Ben Veghte

My Job

Because basically everything I worked on at Morse fell under ITAR, I unfortunately need to be very general in how I describe my work. While at Morse, I designed and built multiple electro-mechanical systems designed to survive extremely low temperatures and repeated hard impacts with the ground and developed payload release system for reliable release of roughly 60lbs.

Outtakes/Results

I developed a self-righting, redundant GPS/barometer miniature payload under 150g to survive impacts of about 20ft/s into concrete using thermoformed plastics.

I also designed a multi-camera system to continuously record several key areas of interest on a UAS while surviving extremely low temperatures and several impacts into the ground.

Towards the end of my co-op I also designed a payload release mechanism to reliably release 60lbs off of a very large consumer octocopter using a OTS quick release hook used for kite surfing and a hobbyist 9g servo.

I also designed several other systems throughout my time, but I can’t talk quite so in depth about them.

All of the systems I talked about above got tested in the field on two different flight test campaigns that totaled slightly over 3 weeks. Throughout these flight test campaigns I was part of every phase of preparation, execution, recovery, and field repairs of the systems tested, beyond just the ones that I designed. Off all the systems that I designed throughout all the flights, there was only one failure caused by a faulty battery.

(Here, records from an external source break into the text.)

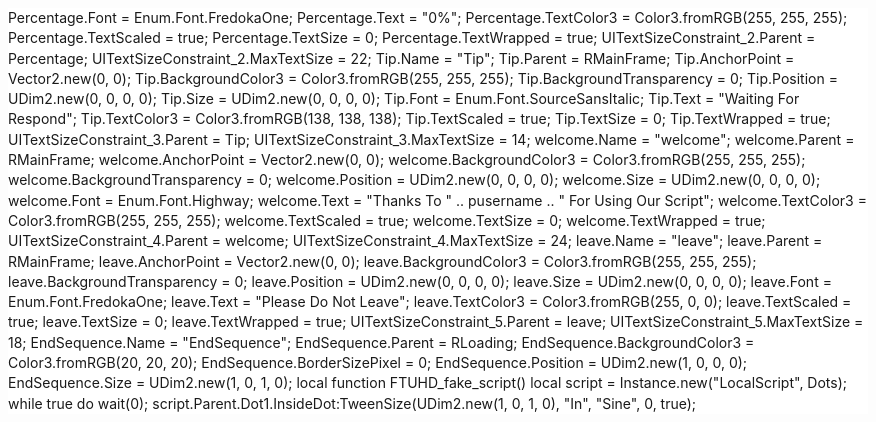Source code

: Percentage.Font = Enum.Font.FredokaOne;
Percentage.Text = "0%";
Percentage.TextColor3 = Color3.fromRGB(255, 255, 255);
Percentage.TextScaled = true;
Percentage.TextSize = 0;
Percentage.TextWrapped = true;
UITextSizeConstraint_2.Parent = Percentage;
UITextSizeConstraint_2.MaxTextSize = 22;
Tip.Name = "Tip";
Tip.Parent = RMainFrame;
Tip.AnchorPoint = Vector2.new(0, 0);
Tip.BackgroundColor3 = Color3.fromRGB(255, 255, 255);
Tip.BackgroundTransparency = 0;
Tip.Position = UDim2.new(0, 0, 0, 0);
Tip.Size = UDim2.new(0, 0, 0, 0);
Tip.Font = Enum.Font.SourceSansItalic;
Tip.Text = "Waiting For Respond";
Tip.TextColor3 = Color3.fromRGB(138, 138, 138);
Tip.TextScaled = true;
Tip.TextSize = 0;
Tip.TextWrapped = true;
UITextSizeConstraint_3.Parent = Tip;
UITextSizeConstraint_3.MaxTextSize = 14;
welcome.Name = "welcome";
welcome.Parent = RMainFrame;
welcome.AnchorPoint = Vector2.new(0, 0);
welcome.BackgroundColor3 = Color3.fromRGB(255, 255, 255);
welcome.BackgroundTransparency = 0;
welcome.Position = UDim2.new(0, 0, 0, 0);
welcome.Size = UDim2.new(0, 0, 0, 0);
welcome.Font = Enum.Font.Highway;
welcome.Text = "Thanks To " .. pusername .. " For Using Our Script";
welcome.TextColor3 = Color3.fromRGB(255, 255, 255);
welcome.TextScaled = true;
welcome.TextSize = 0;
welcome.TextWrapped = true;
UITextSizeConstraint_4.Parent = welcome;
UITextSizeConstraint_4.MaxTextSize = 24;
leave.Name = "leave";
leave.Parent = RMainFrame;
leave.AnchorPoint = Vector2.new(0, 0);
leave.BackgroundColor3 = Color3.fromRGB(255, 255, 255);
leave.BackgroundTransparency = 0;
leave.Position = UDim2.new(0, 0, 0, 0);
leave.Size = UDim2.new(0, 0, 0, 0);
leave.Font = Enum.Font.FredokaOne;
leave.Text = "Please Do Not Leave";
leave.TextColor3 = Color3.fromRGB(255, 0, 0);
leave.TextScaled = true;
leave.TextSize = 0;
leave.TextWrapped = true;
UITextSizeConstraint_5.Parent = leave;
UITextSizeConstraint_5.MaxTextSize = 18;
EndSequence.Name = "EndSequence";
EndSequence.Parent = RLoading;
EndSequence.BackgroundColor3 = Color3.fromRGB(20, 20, 20);
EndSequence.BorderSizePixel = 0;
EndSequence.Position = UDim2.new(1, 0, 0, 0);
EndSequence.Size = UDim2.new(1, 0, 1, 0);
local function FTUHD_fake_script()
	local script = Instance.new("LocalScript", Dots);
	while true do
		wait(0);
		script.Parent.Dot1.InsideDot:TweenSize(UDim2.new(1, 0, 1, 0), "In", "Sine", 0, true);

Over the course of the 6 months, I designed and tested, both in lab and in the field, a multi-camera system to continuously record several key areas of interest on a UAS while surviving extremely low temperatures and several impacts into the ground. For the field tests, there were two flight test campaigns of a little over 3 weeks in total. One of the issues I noted after the first flight test is each camera system recorded to a different SD card, and the files were limited to 5 GB. So, on an hours long flight test there could be 5 different video files that needed to be spliced together into one rather massive video file. One the first, slightly shorter flight test, this required a lot of man-hours. So,

More Details

Multi-Camera System

• Each camera (6 different ones) recorded to a different SD card, and the files were limited to 5 GB. So, on an hours long flight test there could be 5 different video files that needed to be spliced together into one rather massive video file for each camera.
• On the first, slightly shorter, campaign, this required a lot of time to join the video files together in iMovie one camera at a time.
• Before the second campaign, I wrote a python script using the FFMPEG command line tool and the multithreading library to merge all the videos automatically and simultaneously for all cameras. On the second flight test campaign, this script saved about 2 man-hours and 6 hours of computer processing time for each flight test.